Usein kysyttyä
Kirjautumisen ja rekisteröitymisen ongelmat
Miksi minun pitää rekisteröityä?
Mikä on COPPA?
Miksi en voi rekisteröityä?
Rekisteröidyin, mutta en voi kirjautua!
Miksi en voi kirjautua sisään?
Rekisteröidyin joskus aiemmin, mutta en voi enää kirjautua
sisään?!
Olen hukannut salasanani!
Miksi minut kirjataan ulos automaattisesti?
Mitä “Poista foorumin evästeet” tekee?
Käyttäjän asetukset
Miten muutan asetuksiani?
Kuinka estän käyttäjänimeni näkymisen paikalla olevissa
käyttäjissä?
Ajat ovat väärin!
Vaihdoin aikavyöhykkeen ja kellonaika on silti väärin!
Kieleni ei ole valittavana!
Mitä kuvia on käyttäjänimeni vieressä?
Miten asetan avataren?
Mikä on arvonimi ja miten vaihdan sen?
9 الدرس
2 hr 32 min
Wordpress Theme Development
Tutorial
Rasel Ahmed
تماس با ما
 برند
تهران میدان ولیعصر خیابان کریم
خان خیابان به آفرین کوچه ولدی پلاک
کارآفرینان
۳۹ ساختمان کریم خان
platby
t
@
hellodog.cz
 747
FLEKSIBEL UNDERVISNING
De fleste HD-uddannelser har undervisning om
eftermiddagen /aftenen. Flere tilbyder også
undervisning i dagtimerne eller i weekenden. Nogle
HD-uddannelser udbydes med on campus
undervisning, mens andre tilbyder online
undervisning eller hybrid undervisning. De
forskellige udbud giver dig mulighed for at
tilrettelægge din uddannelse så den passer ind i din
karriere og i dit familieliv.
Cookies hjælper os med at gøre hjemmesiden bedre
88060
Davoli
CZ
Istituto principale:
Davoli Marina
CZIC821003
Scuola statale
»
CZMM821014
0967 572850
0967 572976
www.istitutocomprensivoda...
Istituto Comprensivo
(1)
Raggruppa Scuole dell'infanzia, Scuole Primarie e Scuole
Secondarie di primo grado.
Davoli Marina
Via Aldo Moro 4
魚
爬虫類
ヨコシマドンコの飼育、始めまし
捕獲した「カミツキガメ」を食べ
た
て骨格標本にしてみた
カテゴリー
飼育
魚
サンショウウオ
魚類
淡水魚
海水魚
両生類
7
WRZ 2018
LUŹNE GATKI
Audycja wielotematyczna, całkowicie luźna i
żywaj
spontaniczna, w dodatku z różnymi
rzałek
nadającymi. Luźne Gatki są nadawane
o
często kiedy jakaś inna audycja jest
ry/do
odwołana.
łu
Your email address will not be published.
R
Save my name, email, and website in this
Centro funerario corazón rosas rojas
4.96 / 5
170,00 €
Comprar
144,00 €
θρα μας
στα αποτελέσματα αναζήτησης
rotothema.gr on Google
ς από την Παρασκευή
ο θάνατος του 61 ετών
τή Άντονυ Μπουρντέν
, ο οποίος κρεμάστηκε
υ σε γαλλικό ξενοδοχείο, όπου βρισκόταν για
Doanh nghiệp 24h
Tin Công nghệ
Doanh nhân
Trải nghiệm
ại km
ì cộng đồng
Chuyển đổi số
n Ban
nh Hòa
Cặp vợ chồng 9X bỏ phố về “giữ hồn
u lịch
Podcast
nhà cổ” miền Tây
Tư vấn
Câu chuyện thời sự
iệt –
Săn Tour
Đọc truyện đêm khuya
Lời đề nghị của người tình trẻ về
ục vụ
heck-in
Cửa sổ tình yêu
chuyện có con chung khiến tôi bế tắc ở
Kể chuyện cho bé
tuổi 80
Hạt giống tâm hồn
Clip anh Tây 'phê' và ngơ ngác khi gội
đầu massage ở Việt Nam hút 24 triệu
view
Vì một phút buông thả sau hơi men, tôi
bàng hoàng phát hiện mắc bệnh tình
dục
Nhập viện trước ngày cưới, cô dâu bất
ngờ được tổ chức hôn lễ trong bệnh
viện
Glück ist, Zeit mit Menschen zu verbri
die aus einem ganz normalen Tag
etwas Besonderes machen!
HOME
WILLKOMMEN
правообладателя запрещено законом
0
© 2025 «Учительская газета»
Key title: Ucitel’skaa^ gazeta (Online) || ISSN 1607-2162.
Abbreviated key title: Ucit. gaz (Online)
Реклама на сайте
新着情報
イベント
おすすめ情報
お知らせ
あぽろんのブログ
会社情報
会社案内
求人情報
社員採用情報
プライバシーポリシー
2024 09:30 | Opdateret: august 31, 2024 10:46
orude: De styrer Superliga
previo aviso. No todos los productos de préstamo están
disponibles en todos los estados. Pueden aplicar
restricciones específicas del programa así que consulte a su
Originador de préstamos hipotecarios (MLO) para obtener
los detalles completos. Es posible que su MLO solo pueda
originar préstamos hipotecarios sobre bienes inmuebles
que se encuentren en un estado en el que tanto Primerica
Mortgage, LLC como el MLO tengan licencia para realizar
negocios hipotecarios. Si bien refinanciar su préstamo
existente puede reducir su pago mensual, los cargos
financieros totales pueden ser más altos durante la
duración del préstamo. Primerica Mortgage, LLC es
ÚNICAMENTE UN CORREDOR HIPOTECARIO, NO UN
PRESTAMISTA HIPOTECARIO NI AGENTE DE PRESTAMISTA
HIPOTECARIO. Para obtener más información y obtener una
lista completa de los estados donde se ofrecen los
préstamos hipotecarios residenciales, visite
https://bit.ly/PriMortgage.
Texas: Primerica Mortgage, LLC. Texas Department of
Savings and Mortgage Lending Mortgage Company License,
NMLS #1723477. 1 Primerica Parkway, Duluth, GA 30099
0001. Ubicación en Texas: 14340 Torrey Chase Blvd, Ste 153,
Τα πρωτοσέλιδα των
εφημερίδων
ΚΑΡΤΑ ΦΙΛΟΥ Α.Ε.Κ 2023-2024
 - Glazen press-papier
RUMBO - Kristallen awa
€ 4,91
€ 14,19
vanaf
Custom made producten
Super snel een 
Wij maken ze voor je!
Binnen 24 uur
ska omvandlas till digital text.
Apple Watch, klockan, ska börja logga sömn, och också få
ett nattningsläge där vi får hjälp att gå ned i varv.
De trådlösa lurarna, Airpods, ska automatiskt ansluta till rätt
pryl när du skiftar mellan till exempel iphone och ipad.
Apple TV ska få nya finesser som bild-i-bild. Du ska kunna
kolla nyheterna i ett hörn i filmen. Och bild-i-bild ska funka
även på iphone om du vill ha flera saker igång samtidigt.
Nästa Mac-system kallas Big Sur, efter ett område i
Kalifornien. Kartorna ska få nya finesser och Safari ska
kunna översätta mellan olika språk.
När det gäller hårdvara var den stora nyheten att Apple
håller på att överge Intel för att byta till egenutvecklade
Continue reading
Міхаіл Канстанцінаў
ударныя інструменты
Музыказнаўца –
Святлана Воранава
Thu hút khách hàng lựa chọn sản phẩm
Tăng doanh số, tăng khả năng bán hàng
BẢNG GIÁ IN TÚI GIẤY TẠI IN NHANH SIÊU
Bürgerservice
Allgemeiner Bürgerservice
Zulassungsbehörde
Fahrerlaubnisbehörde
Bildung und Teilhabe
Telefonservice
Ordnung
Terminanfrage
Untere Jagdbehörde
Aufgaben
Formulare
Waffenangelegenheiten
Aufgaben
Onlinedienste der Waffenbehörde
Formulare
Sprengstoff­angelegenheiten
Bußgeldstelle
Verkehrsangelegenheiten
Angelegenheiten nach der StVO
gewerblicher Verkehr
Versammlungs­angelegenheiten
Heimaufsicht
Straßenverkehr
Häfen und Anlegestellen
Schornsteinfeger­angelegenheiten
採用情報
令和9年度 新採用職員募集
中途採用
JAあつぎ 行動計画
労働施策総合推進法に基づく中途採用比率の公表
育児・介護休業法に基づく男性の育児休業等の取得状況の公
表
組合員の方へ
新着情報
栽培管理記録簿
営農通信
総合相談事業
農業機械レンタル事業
....
Each line from the start of the records through the line holding "0967 572976" must be returned exactly; nothing else belongs in the answer.

Usein kysyttyä
Kirjautumisen ja rekisteröitymisen ongelmat
Miksi minun pitää rekisteröityä?
Mikä on COPPA?
Miksi en voi rekisteröityä?
Rekisteröidyin, mutta en voi kirjautua!
Miksi en voi kirjautua sisään?
Rekisteröidyin joskus aiemmin, mutta en voi enää kirjautua
sisään?!
Olen hukannut salasanani!
Miksi minut kirjataan ulos automaattisesti?
Mitä “Poista foorumin evästeet” tekee?
Käyttäjän asetukset
Miten muutan asetuksiani?
Kuinka estän käyttäjänimeni näkymisen paikalla olevissa
käyttäjissä?
Ajat ovat väärin!
Vaihdoin aikavyöhykkeen ja kellonaika on silti väärin!
Kieleni ei ole valittavana!
Mitä kuvia on käyttäjänimeni vieressä?
Miten asetan avataren?
Mikä on arvonimi ja miten vaihdan sen?
9 الدرس
2 hr 32 min
Wordpress Theme Development
Tutorial
Rasel Ahmed
تماس با ما
 برند
تهران میدان ولیعصر خیابان کریم
خان خیابان به آفرین کوچه ولدی پلاک
کارآفرینان
۳۹ ساختمان کریم خان
platby
t
@
hellodog.cz
 747
FLEKSIBEL UNDERVISNING
De fleste HD-uddannelser har undervisning om
eftermiddagen /aftenen. Flere tilbyder også
undervisning i dagtimerne eller i weekenden. Nogle
HD-uddannelser udbydes med on campus
undervisning, mens andre tilbyder online
undervisning eller hybrid undervisning. De
forskellige udbud giver dig mulighed for at
tilrettelægge din uddannelse så den passer ind i din
karriere og i dit familieliv.
Cookies hjælper os med at gøre hjemmesiden bedre
88060
Davoli
CZ
Istituto principale:
Davoli Marina
CZIC821003
Scuola statale
»
CZMM821014
0967 572850
0967 572976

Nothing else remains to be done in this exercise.